Ao contrário dos veículos convencionais, como televisão e rádio, as mídias sociais permitem uma interação mais direta com o público desejado, conseguindo conectar de forma mais assertiva e rápida quem possui determinado produto com quem o deseja. Isso ocorre em razão do monitoramento do padrão de comportamento dos usuários das plataformas. Com o uso recorrente das redes é possível mapear o perfil de consumo dos usuários e saber quais assuntos ou produtos mais interessam aquele universo de pessoas.
Com tanta eficiência e alcance, fica fácil entender o porquê dessas plataformas se tornarem ferramentas tão relevantes também no universo empresarial. É aí que começa a relação entre as redes sociais e o excesso de litigiosidade no Brasil.
É bom destacar que nossa análise será concentrada no âmbito cível, que é a matéria responsável pelo maior volume de processos em curso nos tribunais do país.
Segundo dados do CNJ, saltamos de 21 milhões de novos processos distribuídos em 2020 para 28 milhões no ano de 2023. Isso representa um crescimento de 35% no volume de novas ações distribuídas anualmente. Não por acaso, esse aumento ocorreu durante a pandemia, momento em que as redes sociais tiveram um papel ainda mais relevante nas relações humanas.
Pois bem. Com as plataformas sociais cada vez mais em evidência, nichos profissionais que utilizavam pouco essas mídias para fins "comerciais", passaram a olhar com mais atenção para essa solução. Nesse contexto, podemos dizer que os advogados foram alguns dos profissionais que começaram a migrar suas iniciativas, a fim de gerar engajamento com seu conteúdo e obter leads para potencializar seus negócios.
Nesse cenário, os primeiros influencers jurídicos começam a surgir. Em um primeiro momento, esses perfis se limitavam a compartilhar sua rotina de trabalho e dividir o dia a dia da advocacia. Depois, seguindo uma tendência que se alastrou rapidamente, perceberam que poderiam rentabilizar essa interação através da venda de cursos para outros colegas de profissão. Foi aí, então, que começou a escalada no número de advogados com alto volume de ações distribuídas com ajuda das redes sociais.

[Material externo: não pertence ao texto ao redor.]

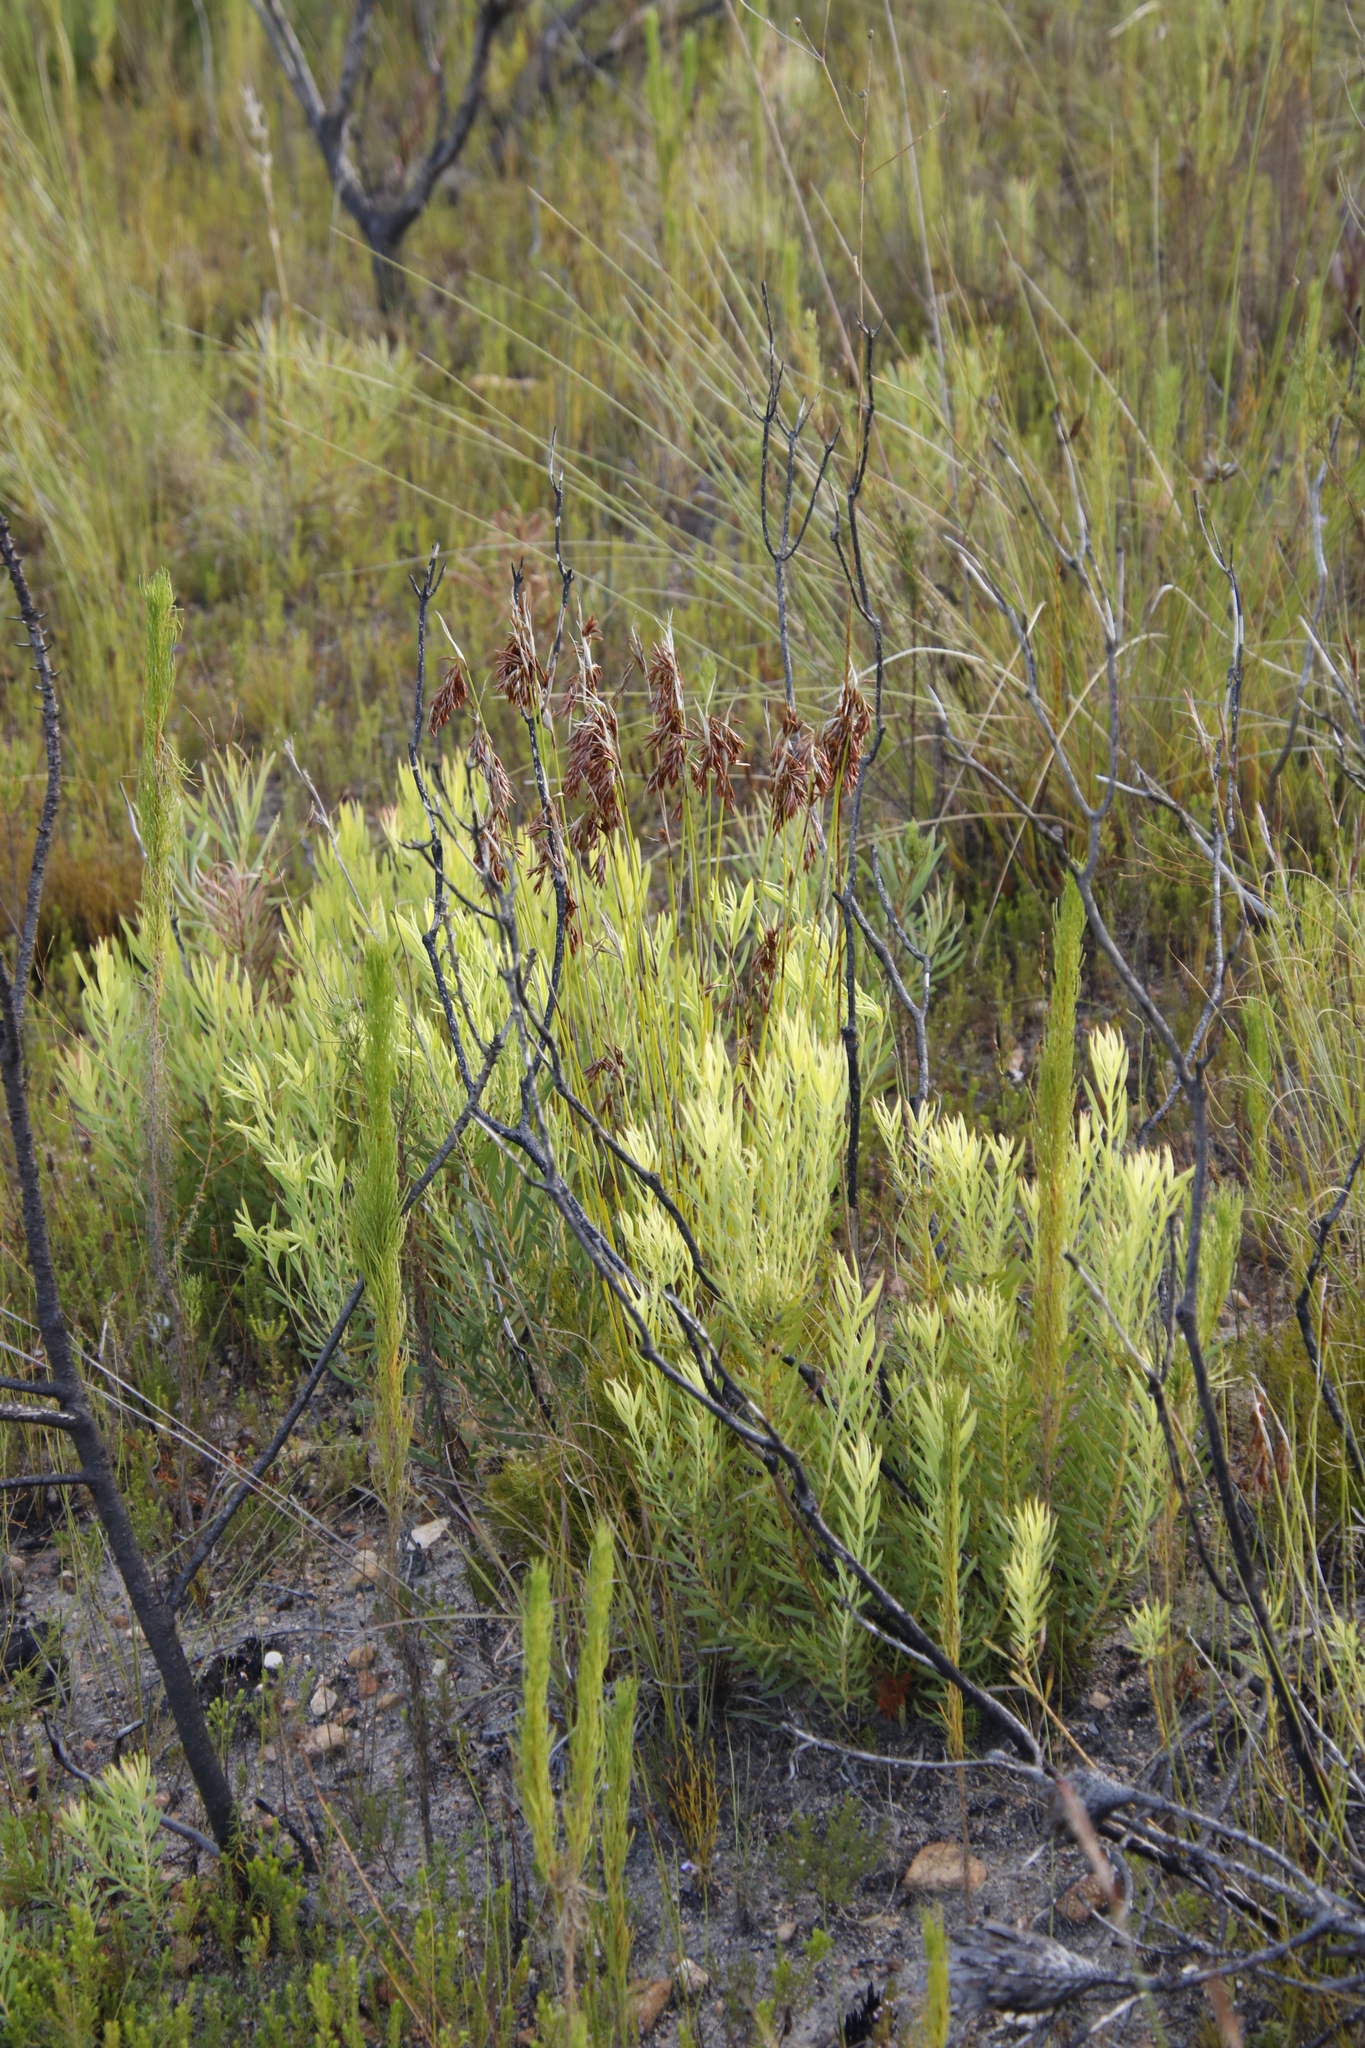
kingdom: Plantae
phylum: Tracheophyta
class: Magnoliopsida
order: Proteales
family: Proteaceae
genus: Leucadendron
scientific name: Leucadendron salignum
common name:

Antes disso, já existiam advogados com muitos processos, inclusive várias operações criminais foram deflagradas para apurar conduta irregulares de alguns deles. Nas vias convencionais os advogados atuavam para angariar clientes diretamente para sua carteira, cometendo, inclusive, atos ilícitos para captação de clientela em algumas oportunidades. Com as redes sociais o modus operandi mudou. O foco desses colegas não era o cliente final (consumidor), mas, sim, outros advogados interessados em potencializar o número das ações patrocinadas. Dessa forma, esses influenciadores passaram a vender cursos nas redes sociais ensinando as artimanhas para outros advogados aumentarem o volume de processos ajuizados.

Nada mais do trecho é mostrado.